• _Requirement_: Please copy the records from the start through the line containing "tone curve: curves: ch0", replacing "darktable history" with "edit history" and leaving everything else unchanged.

• _Data extract_:
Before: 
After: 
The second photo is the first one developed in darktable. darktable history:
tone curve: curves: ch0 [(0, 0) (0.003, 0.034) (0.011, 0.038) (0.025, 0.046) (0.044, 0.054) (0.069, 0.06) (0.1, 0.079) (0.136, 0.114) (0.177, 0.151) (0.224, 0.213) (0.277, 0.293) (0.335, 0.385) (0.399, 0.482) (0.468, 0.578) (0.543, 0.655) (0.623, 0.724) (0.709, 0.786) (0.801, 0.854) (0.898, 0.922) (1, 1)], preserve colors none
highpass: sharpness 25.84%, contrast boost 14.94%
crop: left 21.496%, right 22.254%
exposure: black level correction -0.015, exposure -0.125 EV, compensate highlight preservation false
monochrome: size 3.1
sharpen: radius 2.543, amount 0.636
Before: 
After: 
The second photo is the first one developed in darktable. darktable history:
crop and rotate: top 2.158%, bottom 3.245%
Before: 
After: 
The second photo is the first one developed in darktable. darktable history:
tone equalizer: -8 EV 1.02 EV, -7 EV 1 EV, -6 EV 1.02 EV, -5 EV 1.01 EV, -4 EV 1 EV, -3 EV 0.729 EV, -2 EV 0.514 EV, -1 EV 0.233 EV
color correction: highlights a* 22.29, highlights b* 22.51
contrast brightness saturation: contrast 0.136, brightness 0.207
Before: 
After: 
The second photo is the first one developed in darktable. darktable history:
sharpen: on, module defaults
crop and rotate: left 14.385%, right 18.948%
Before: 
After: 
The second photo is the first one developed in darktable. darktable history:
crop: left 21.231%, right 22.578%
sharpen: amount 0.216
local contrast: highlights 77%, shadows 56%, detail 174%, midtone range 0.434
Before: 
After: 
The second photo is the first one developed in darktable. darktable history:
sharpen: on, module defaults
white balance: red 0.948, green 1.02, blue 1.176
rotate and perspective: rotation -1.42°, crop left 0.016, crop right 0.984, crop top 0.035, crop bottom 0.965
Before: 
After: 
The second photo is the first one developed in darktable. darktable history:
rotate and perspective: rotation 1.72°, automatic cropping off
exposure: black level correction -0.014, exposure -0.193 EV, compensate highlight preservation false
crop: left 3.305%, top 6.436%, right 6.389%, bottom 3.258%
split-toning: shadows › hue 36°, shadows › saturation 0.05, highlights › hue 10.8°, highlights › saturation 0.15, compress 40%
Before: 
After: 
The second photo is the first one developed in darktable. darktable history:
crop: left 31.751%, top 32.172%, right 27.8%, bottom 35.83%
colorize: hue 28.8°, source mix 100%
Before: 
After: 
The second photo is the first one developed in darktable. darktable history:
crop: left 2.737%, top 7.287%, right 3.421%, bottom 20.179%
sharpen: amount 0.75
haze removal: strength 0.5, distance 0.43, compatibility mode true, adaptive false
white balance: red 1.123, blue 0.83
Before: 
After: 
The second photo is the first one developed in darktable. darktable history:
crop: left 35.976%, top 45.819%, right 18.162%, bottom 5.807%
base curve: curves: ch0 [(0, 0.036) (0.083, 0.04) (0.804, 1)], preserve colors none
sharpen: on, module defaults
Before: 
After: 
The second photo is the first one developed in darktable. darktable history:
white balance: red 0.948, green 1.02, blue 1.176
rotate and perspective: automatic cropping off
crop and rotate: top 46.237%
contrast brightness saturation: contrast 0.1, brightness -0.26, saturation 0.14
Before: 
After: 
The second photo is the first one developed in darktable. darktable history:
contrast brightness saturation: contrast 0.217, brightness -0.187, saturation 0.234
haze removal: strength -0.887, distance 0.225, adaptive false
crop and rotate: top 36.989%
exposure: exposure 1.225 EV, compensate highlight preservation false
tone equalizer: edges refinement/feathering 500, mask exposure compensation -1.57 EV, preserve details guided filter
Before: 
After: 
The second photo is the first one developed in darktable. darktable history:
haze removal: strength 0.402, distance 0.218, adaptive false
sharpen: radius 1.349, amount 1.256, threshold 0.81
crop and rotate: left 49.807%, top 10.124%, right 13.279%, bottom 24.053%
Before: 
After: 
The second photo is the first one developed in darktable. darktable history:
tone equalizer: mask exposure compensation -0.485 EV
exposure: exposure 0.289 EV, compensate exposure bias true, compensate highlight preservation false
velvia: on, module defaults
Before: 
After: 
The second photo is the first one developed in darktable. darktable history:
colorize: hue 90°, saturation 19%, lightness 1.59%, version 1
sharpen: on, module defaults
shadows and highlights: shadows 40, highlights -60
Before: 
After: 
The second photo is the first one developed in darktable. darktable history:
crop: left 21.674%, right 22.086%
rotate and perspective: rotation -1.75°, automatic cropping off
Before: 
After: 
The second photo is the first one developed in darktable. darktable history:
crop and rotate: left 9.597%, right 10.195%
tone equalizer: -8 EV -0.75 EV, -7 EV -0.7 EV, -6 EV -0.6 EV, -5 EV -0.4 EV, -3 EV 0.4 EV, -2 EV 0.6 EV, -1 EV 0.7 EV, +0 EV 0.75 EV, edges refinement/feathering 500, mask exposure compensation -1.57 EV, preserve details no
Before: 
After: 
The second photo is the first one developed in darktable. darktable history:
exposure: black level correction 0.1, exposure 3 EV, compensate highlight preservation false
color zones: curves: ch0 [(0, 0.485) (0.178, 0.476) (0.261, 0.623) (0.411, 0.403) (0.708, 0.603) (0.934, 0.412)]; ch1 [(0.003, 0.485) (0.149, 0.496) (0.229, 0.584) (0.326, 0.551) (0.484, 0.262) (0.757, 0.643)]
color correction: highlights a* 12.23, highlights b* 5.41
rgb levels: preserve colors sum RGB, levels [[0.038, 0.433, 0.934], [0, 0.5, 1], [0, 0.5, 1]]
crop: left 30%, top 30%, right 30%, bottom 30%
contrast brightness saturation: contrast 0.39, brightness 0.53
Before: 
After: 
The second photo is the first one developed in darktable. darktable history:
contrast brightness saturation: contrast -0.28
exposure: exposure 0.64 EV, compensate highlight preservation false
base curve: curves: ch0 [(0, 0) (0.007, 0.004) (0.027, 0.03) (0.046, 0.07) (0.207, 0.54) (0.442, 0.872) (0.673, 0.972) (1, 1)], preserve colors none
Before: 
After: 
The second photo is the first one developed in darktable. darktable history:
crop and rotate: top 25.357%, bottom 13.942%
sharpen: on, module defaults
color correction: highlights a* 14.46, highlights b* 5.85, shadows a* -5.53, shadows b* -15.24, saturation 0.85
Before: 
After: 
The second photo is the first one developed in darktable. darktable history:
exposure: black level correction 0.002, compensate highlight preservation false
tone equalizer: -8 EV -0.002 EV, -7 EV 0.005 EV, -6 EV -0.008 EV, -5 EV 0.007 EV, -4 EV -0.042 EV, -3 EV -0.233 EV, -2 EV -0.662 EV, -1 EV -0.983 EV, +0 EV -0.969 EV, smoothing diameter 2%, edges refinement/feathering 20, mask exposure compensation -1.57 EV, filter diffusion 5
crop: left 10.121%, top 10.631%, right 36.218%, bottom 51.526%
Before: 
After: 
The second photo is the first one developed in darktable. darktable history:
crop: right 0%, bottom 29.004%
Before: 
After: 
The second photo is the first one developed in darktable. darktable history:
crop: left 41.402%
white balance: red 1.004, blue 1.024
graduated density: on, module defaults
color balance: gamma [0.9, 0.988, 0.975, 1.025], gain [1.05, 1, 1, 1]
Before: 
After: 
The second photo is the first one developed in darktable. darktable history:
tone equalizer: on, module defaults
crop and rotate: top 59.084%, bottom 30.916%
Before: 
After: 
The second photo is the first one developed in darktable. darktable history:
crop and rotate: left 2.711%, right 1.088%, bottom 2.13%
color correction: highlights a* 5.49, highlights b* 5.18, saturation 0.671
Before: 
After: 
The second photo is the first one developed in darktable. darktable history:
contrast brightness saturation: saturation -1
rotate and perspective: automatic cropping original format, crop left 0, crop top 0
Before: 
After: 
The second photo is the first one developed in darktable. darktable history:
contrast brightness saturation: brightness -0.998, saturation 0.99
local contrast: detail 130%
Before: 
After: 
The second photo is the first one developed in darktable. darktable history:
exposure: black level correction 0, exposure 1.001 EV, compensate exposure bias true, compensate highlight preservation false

• _Answer to the task_:
Before: 
After: 
The second photo is the first one developed in darktable. edit history:
tone curve: curves: ch0 [(0, 0) (0.003, 0.034) (0.011, 0.038) (0.025, 0.046) (0.044, 0.054) (0.069, 0.06) (0.1, 0.079) (0.136, 0.114) (0.177, 0.151) (0.224, 0.213) (0.277, 0.293) (0.335, 0.385) (0.399, 0.482) (0.468, 0.578) (0.543, 0.655) (0.623, 0.724) (0.709, 0.786) (0.801, 0.854) (0.898, 0.922) (1, 1)], preserve colors none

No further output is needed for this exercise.